Our fast paced society includes fast paced eating. We have drive thru’s so we eat in our cars. Our kids have less than 30 minute lunches to wolf down their food. We rush through dinner to get to our practices, rehearsals or take home work.
Yet, we know the benefits of eating slowly. It helps your digestion, you stay hydrated more easily, its easier to lose weight or maintain a healthy weight and you enjoy your food more. If eating slowly creates these benefits, eating too quickly obviously causes the opposite effects. So if you suffer from indigestion or other GI problems, you might want to evaluate how quickly you eat your food.
One of the most important reasons to eat more slowly is it allows your brain to catch up with your stomach. It takes about 20 minutes from the time you begin eating for the brain to recognize when you are satiated, that is, full.
Many people eat so fast, their brain doesn’t have time to tell them they are done eating, and they end up consuming more calories than they need!
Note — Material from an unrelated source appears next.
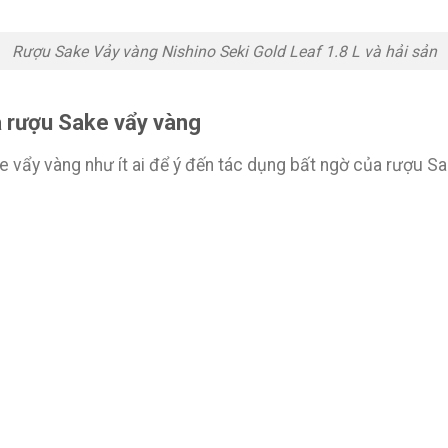
Rượu Sake Vảy vàng Nishino Seki Gold Leaf 1.8 L và hải sản
a rượu Sake vẩy vàng
vẩy vàng như ít ai để ý đến tác dụng bất ngờ của rượu Sa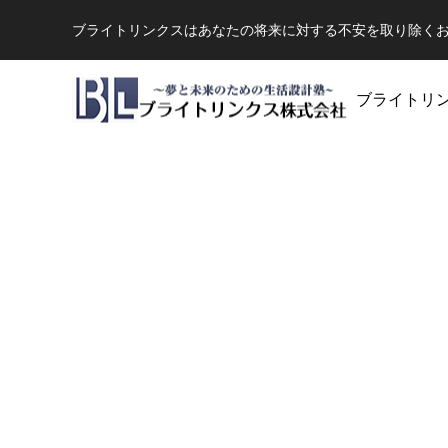
ブライトリンクスはあなたの将来に対する不安を取り除く
ブライトリ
I’ll share a few tips to help eat more slowly. Even doing a few of them each day will make a big difference in how quickly or slowly you consume your food, and give you the added health benefits:
● Cut your bites smaller before putting them in your mouth. Then actually count how many times you chew before swallowing.
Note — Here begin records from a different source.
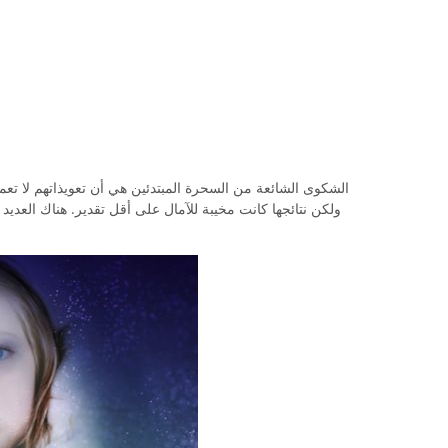
الشكوى الشائعة من السحرة المبتدئين هي أن تعويذاتهم لا تعمل
ولكن نتائجها كانت مخيبة للآمال على أقل تقدير. هناك العد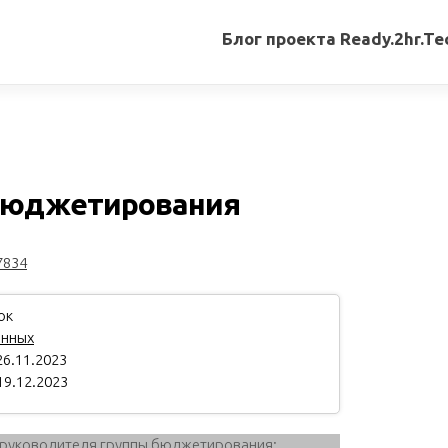
Блог проекта Ready.2hr.Te
Все
записи
Переводы
статей
 бюджетирования
Авторские
материалы
7834
Книги
ок
анных
6.11.2023
19.12.2023
м руководителя группы бюджетирования:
● Drink a glass of water before you sit down to eat – and during the meal – as this will make you feel more full, and less desperate to get the food into your mouth.
● Use smaller plates for smaller portions.
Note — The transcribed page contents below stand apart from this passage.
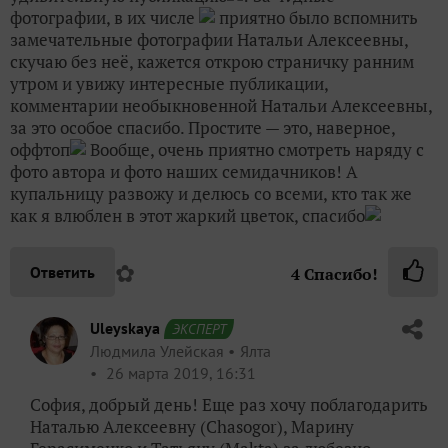
фотографии, в их числе
приятно было вспомнить
замечательные фотографии Натальи Алексеевны,
скучаю без неё, кажется открою страничку ранним
утром и увижу интересные публикации,
комментарии необыкновенной Натальи Алексеевны,
за это особое спасибо. Простите — это, наверное,
оффтоп
Вообще, очень приятно смотреть наряду с
фото автора и фото наших семидачников! А
купальницу развожу и делюсь со всеми, кто так же
как я влюблен в этот жаркий цветок, спасибо
✿
Ответить
4
Спасибо!
Uleyskaya
ЭКСПЕРТ
Людмила Улейская
Ялта
26 марта 2019, 16:31
София, добрый день! Еще раз хочу поблагодарить
Наталью Алексеевну (Chasogor), Марину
● If you usually use a fork, try using chopsticks! (If you’re not familiar with them, this will definitely slow you down.)
● Give yourself at least 20 to 30 minutes to eat…. Not the usual 5 to 10.
● Put down your utensil after each bite to savor both the flavors and the company
● Don’t eat when you’re bored; only when you’re truly hungry
● Don’t multitask while you eat; pay attention to the experience of eating
● Pause to consider where your food came from. The people who harvested it, transported it, stocked the shelves with it, and prepared it; maybe even the animals that were raised for your sustenance. Consider the cultural traditions that brought you to that table, and the recipes shared among family and friends. When you stop to consider all this, it may slow you down and help you make wise choices about sustainability and healthy food.
If you’re like most people I know, you probably lead a pretty busy, hectic life. But when you mindfully, intentionally slow down during your mealtime, you will feel healthier, have more control over your weight, and feel more connected to your food and to those at the table with you.